Besserer Schlaf durch Meditation
Besserer Schlaf durch Meditation

Stelle dir ein Gummi­band vor, das reprä­sen­tativ für dein Rege­ne­ra­ti­ons­system steht. Es dehnt sich während des Tages aus (gibt Energie ab) und zieht sich in der Nacht, wenn du schläfst wieder zusammen (rege­ne­riert). Während deines Lebens belas­test du dieses Gummi­band fort­lau­fend mit kleinen Gewichten, sodass es immer mühse­liger wird, zu rege­ne­rieren. Je erhol­samer der Schlaf ist, desto besser funk­tio­nieren unsere Regu­la­tions– und Rege­ne­ra­ti­ons­pro­zesse. So entsteht ein Ener­gie­de­fizit und das äußert sich unter anderem in:

  • Antriebs­lo­sig­keit
  • Gereizt­heit
  • Moti­va­ti­ons­lo­sig­keit
  • Mangelnde Konzen­tra­ti­ons­fä­hig­keit
  • Und andere Erschöpfungssymptomen.

Wie genau kann Medi­ta­tion lernen dir zu besseren Schlaf verhelfen?

Laut einer Studie der Univer­sity of Utah in den USA können Menschen durch regel­mä­ßige Medi­ta­ti­ons­übungen die Gedanken, Gefühle und das Verhalten besser kontrol­lieren und nachts besser schlafen. Woran liegt das?

Die häufigste Ursache warum Menschen oft schwer oder gar nicht einschlafen können ist der stän­dige Gedan­ken­strom in ihren Köpfen. Sie lassen sich oft tags­über so sehr von den Erleb­nissen, Sorgen und nega­tiven Gedanken verein­nahmen, dass sie diese auch mit ins Bett nehmen und einfach nicht abschalten können.

Du kannst zum Beispiel durch die Zen Medi­ta­tion lernen, den Raum zwischen den Gedanken auszu­dehnen und eine tiefe körper­liche und geis­tige Ruhe zu erlangen.

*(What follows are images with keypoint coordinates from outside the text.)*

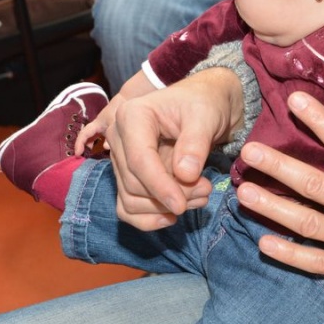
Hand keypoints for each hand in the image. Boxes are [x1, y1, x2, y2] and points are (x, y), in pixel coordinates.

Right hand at [74, 100, 117, 155]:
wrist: (125, 100)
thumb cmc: (118, 111)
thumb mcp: (114, 124)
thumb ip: (110, 137)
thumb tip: (104, 148)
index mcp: (96, 124)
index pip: (84, 134)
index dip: (78, 144)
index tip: (77, 154)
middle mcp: (97, 125)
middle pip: (86, 136)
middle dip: (82, 146)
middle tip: (82, 156)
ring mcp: (101, 126)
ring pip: (92, 137)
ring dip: (90, 145)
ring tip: (91, 154)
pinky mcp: (107, 127)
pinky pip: (99, 136)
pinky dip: (98, 143)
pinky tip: (103, 148)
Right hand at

Du lernst, deine Gedanken aus der Perspek­tive eines außen­ste­henden Beob­ach­ters zu betrachten – sie wahr­zu­nehmen ohne sie zu beurteilen.

Diese Fähig­keit kannst du schließ­lich überall anwenden – sie wird auto­ma­tisch. Du hast nicht mehr das Gefühl von Gedanken beherrscht zu werden,  du beherrschst deine Gedanken oder schal­test sie ab wann immer du möchtest.

Du kannst also durch Medi­ta­tion lernen, dich an einen gesunden Schlafrhythmus zu gewöhnen.

Ein längeres Leben durch Meditieren?

Ob du durch Medi­ta­tion wirk­lich länger lebst, lässt sich im Einzel­fall natür­lich nicht sagen. Fakt ist aber, dass der Körper regel­mäßig Medi­tie­render lang­samer altert und du dich länger fit und vital fühlst.

Das lässt sich anhand der Telo­mere bestimmen. Dies sind die Endstücke unsere Chro­mo­somen und geben Aufschluss über unser biolo­gi­sches Alter. Ärzte können anhand der Länge der Telo­mere eine vage Schät­zung über unsere Lebens­er­war­tung geben. Sie verkürzen sich mit jeder Zell­tei­lung. Durch tiefe Medi­ta­tion und gesunden Schlaf kann die Verkür­zung der Telo­mere stark verlang­samt werden.